Judge for yourself. The story in essence is quite simple. In 1999, Merrill Lynch created a shell company and financed it to buy Greycoat, which was a listed property company. All the equity was successfully acquired, and the bid went through. But no bid was made for a tranche of bonds issued by Greycoat that were also publicly listed.

In the year of the bid, the accounts showed Greycoat to have net assets of £306 million, enough to cover the bonds six times. Over the following four years, the properties were progressively sold off by Greycoat, which was of course now a subsidiary of the shell company. The proceeds of the sales were loaned up to its parent, which used the money to pay off the debt to Merrill, taken on to finance the making of the bid in the first place.

This continued until all the properties had gone, all the money had been loaned up and there was nothing left in the original Greycoat.

Now legally, the bondholders ranked ahead of the equity and were protected by the assets. However, over the period, those assets changed from being tangible properties to being an inter-company loan given a parent that itself had no assets. These loans were included in the balance sheet at full value — which some, though obviously not the auditors, might find a challenging assumption.

Shortly after the last property was sold and all the property assets had been sucked out of the company, Greycoat defaulted on its bonds. The inter-company loans proved worthless (because the parent had used those funds to repay the initial loan to Merrill Lynch and had also distributed the profit). Insufficient money had been set aside during the running-down of the company to repay the bondholders. They took a massive loss.
Solomons asked the Financial Services Authority to demand compensation from Merrill Lynch on two grounds. He alleged market abuse in that Merrill left the quoted bonds outstanding and did not provide for their redemption. He also cited the FSA's more general duty to protect investors. Neither got him anywhere.

The FSA has refused to get involved, on the grounds that Merrill has done nothing wrong. The individual parts of the chain of actions are all legal, even if collectively they have severely damaged the bondholders.Nothing illegal perhaps, but readers will no doubt form their own view on the ethics of such behaviour and what it does for trust in the institutions of the City.

Buffett bet may be a little hasty

On one level, you have to admire Warren Buffett's opportunism in investing $5 billion in Goldman Sachs at a share price that is cheap compared with anything seen in recent years, and which has the further bonus for him of a tranche of warrants that will give him even greater profits if the shares recover.

It is also an investment which at first glance seems to be entirely consistent with the philosophy that has served him so well down the years — buying the best names with the best franchises when, for whatever reason, the shares are much cheaper than they should be.

Yet to be realistic is to have doubts.

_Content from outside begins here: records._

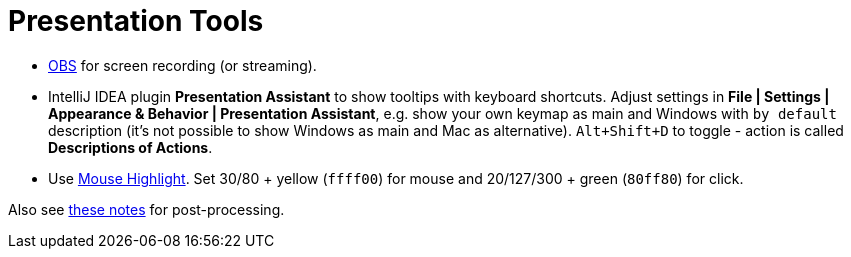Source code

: = Presentation Tools

* https://obsproject.com/[OBS] for screen recording (or streaming).

* IntelliJ IDEA plugin *Presentation Assistant* to show tooltips with keyboard shortcuts.
Adjust settings in *File | Settings | Appearance & Behavior | Presentation Assistant*,
e.g. show your own keymap as main and Windows with `by default` description
(it's not possible to show Windows as main and Mac as alternative).
`Alt+Shift+D` to toggle - action is called *Descriptions of Actions*.

* Use https://sites.google.com/view/catnip5/mouse-highlight[Mouse Highlight].
Set 30/80 + yellow (`ffff00`) for mouse and 20/127/300 + green (`80ff80`) for click.

Also see https://github.com/virgo47/audio-video-production[these notes] for post-processing.
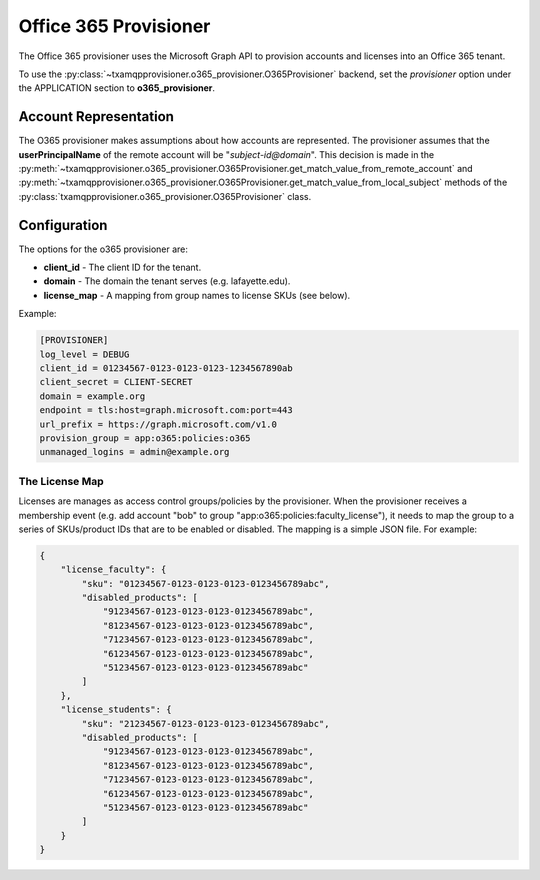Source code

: 
======================
Office 365 Provisioner
======================

The Office 365 provisioner uses the Microsoft Graph API to provision accounts
and licenses into an Office 365 tenant.

To use the :py:class:`~txamqpprovisioner.o365_provisioner.O365Provisioner`
backend, set the *provisioner* option under the APPLICATION section to
**o365_provisioner**.

----------------------
Account Representation
----------------------

The O365 provisioner makes assumptions about how accounts are represented.
The provisioner assumes that the **userPrincipalName** of the remote account
will be "*subject-id@domain*".  This decision is made in the 
:py:meth:`~txamqpprovisioner.o365_provisioner.O365Provisioner.get_match_value_from_remote_account`
and
:py:meth:`~txamqpprovisioner.o365_provisioner.O365Provisioner.get_match_value_from_local_subject`
methods of the :py:class:`txamqpprovisioner.o365_provisioner.O365Provisioner` class.

-------------
Configuration
-------------

The options for the o365 provisioner are:

* **client_id** - The client ID for the tenant.
* **domain** - The domain the tenant serves (e.g. lafayette.edu).
* **license_map** - A mapping from group names to license SKUs (see below).

Example:

.. code:: ini

    [PROVISIONER]
    log_level = DEBUG
    client_id = 01234567-0123-0123-0123-1234567890ab
    client_secret = CLIENT-SECRET 
    domain = example.org
    endpoint = tls:host=graph.microsoft.com:port=443
    url_prefix = https://graph.microsoft.com/v1.0
    provision_group = app:o365:policies:o365
    unmanaged_logins = admin@example.org


"""""""""""""""
The License Map
"""""""""""""""

Licenses are manages as access control groups/policies by the provisioner.
When the provisioner receives a membership event (e.g. add account "bob" to
group "app:o365:policies:faculty_license"), it needs to map the group to
a series of SKUs/product IDs that are to be enabled or disabled.  The mapping
is a simple JSON file.  For example:

.. code:: json

    {
        "license_faculty": {
            "sku": "01234567-0123-0123-0123-0123456789abc",
            "disabled_products": [
                "91234567-0123-0123-0123-0123456789abc",
                "81234567-0123-0123-0123-0123456789abc",
                "71234567-0123-0123-0123-0123456789abc",
                "61234567-0123-0123-0123-0123456789abc",
                "51234567-0123-0123-0123-0123456789abc"
            ]
        },
        "license_students": {
            "sku": "21234567-0123-0123-0123-0123456789abc",
            "disabled_products": [
                "91234567-0123-0123-0123-0123456789abc",
                "81234567-0123-0123-0123-0123456789abc",
                "71234567-0123-0123-0123-0123456789abc",
                "61234567-0123-0123-0123-0123456789abc",
                "51234567-0123-0123-0123-0123456789abc"
            ]
        }
    }


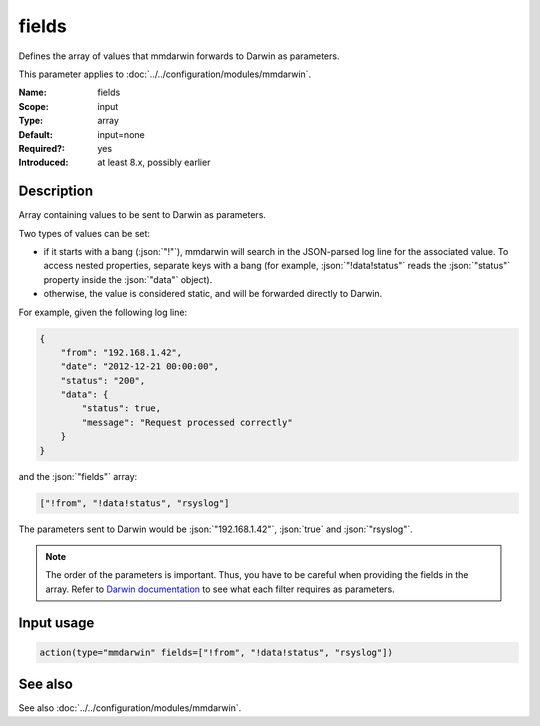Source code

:.. _param-mmdarwin-fields:
.. _mmdarwin.parameter.input.fields:

fields
======

.. index::
   single: mmdarwin; fields
   single: fields

.. summary-start

Defines the array of values that mmdarwin forwards to Darwin as parameters.

.. summary-end

This parameter applies to :doc:`../../configuration/modules/mmdarwin`.

:Name: fields
:Scope: input
:Type: array
:Default: input=none
:Required?: yes
:Introduced: at least 8.x, possibly earlier

Description
-----------
Array containing values to be sent to Darwin as parameters.

Two types of values can be set:

* if it starts with a bang (:json:`"!"`), mmdarwin will search in the JSON-parsed log line for the associated value. To access nested properties, separate keys with a bang (for example, :json:`"!data!status"` reads the :json:`"status"` property inside the :json:`"data"` object).
* otherwise, the value is considered static, and will be forwarded directly to Darwin.

For example, given the following log line:

.. code-block:: json

   {
       "from": "192.168.1.42",
       "date": "2012-12-21 00:00:00",
       "status": "200",
       "data": {
           "status": true,
           "message": "Request processed correctly"
       }
   }

and the :json:`"fields"` array:

.. code-block:: none

   ["!from", "!data!status", "rsyslog"]

The parameters sent to Darwin would be :json:`"192.168.1.42"`, :json:`true` and :json:`"rsyslog"`.

.. note::
    The order of the parameters is important. Thus, you have to be careful when providing the fields in the array.
    Refer to `Darwin documentation`_ to see what each filter requires as parameters.

.. _`Darwin documentation`: https://github.com/VultureProject/darwin/wiki

Input usage
-----------
.. _param-mmdarwin-input-fields:
.. _mmdarwin.parameter.input.fields-usage:

.. code-block:: rsyslog

   action(type="mmdarwin" fields=["!from", "!data!status", "rsyslog"])

See also
--------
See also :doc:`../../configuration/modules/mmdarwin`.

A few years ago, the shares of Salomon Brothers were at rock bottom as the business reeled from a scandal where it had been caught rigging the monthly auction of US Treasury bills. It is now part of Citigroup but Salomon then was an independent firm that was as dominant as Goldman is now.

However, Buffett got out after a few months, in essence because he could not cope with the way the individuals in the firm paid themselves, and how their interests seemed to come so far ahead of the interests of shareholders.

One might well ask what has changed, and there is a further point. Buffett's other great mantra is only to invest in businesses he can understand, but can he really understand all that financial engineering within Goldman? If not, his marriage made in haste could easily be one to repent at leisure.